Verstappen led every lap of the Miami sprint from pole, which tells you both everything and nothing about the afternoon. The real story unfolded behind him, where a chaotic opening lap produced double yellows in multiple sectors and scrambled the order into something the qualifying sessions had never intended. Leclerc, starting second, held his nerve and his position to finish runner-up, 2.6 seconds adrift but never genuinely threatening. Perez completed the podium with the kind of anonymous competence that defined his better weekends in 2024.
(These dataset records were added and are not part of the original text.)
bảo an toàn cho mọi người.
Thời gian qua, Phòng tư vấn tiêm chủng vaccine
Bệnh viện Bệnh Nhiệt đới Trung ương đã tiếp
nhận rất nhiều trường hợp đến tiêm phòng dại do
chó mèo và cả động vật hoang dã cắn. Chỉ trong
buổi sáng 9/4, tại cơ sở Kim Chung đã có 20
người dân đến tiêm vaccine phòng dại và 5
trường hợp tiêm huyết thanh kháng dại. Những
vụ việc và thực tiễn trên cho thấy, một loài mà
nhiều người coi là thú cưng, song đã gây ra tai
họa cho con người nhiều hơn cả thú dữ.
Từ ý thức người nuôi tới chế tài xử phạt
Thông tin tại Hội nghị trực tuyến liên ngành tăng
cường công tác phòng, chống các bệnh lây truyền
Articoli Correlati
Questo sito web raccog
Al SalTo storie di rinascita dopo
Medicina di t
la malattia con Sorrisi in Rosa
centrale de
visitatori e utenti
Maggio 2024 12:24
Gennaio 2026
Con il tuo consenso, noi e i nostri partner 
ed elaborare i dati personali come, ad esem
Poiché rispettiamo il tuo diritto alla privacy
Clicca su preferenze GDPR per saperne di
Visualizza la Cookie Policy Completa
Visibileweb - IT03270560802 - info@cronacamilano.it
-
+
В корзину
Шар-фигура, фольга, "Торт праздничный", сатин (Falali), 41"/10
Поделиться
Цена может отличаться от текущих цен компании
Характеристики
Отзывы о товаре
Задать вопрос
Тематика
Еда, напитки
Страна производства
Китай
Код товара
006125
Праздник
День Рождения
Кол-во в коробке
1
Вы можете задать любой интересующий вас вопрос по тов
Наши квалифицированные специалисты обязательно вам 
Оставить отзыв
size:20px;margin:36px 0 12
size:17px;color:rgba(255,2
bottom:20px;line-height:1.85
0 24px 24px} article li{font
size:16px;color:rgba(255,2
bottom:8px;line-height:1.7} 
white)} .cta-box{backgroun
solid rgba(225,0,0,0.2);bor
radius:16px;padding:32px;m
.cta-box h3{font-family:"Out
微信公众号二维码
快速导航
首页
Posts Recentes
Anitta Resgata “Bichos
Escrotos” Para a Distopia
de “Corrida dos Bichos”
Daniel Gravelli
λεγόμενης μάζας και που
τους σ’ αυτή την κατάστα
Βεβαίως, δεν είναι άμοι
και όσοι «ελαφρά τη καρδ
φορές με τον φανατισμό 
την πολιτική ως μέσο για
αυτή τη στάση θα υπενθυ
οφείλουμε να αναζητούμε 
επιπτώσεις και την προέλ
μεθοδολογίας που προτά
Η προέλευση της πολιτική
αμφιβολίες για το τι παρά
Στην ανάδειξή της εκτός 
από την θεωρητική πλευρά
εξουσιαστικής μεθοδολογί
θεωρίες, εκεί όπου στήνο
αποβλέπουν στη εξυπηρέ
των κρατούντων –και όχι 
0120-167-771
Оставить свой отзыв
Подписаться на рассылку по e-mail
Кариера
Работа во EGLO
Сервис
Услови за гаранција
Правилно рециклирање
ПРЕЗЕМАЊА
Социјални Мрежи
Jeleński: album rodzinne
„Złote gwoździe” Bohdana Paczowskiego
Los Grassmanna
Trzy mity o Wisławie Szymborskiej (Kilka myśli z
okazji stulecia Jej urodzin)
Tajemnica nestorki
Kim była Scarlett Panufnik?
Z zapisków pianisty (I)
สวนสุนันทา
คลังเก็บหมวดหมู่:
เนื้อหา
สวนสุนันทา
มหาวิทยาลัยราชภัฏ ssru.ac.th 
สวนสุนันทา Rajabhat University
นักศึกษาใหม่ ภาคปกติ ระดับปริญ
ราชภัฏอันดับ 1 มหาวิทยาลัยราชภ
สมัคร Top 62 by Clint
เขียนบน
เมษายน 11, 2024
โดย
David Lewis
The afternoon's most improbable protagonists were Ricciardo, who delivered a superb fourth from fourth on the grid in the RB, and Sargeant, whose climb from eighteenth to tenth represented the largest gain on the field. At the other end of fortune's wheel, Norris and Stroll retired -- the McLaren man's afternoon ending not with a whimper but with whatever sound a gearbox makes when it decides it has had enough of south Florida. Hamilton, starting twelfth, could manage only sixteenth, a result that suggested Mercedes had brought a car better suited to a museum than a racetrack.
Key Moments
The opening lap was the sprint's defining chapter, with double yellows flying in sectors two, fourteen, and fifteen as the field compressed through Miami's tight confines. Stroll and Norris would both retire before half-distance -- the Canadian from seventh on the grid, the Briton from ninth -- transforming what might have been a competitive afternoon into a contest of survival. Ricciardo's fourth place represented the high-water mark of his 2024 season with RB, a flash of the old brilliance that had once made him the paddock's most popular figure. Magnussen earned a black-and-white flag on lap fourteen for track limits, a warning that went unheeded by a driver who had long since decided that rules were merely suggestions. Tsunoda climbed seven places from fifteenth to eighth, a result that suggested the second RB was faster than anyone had credited.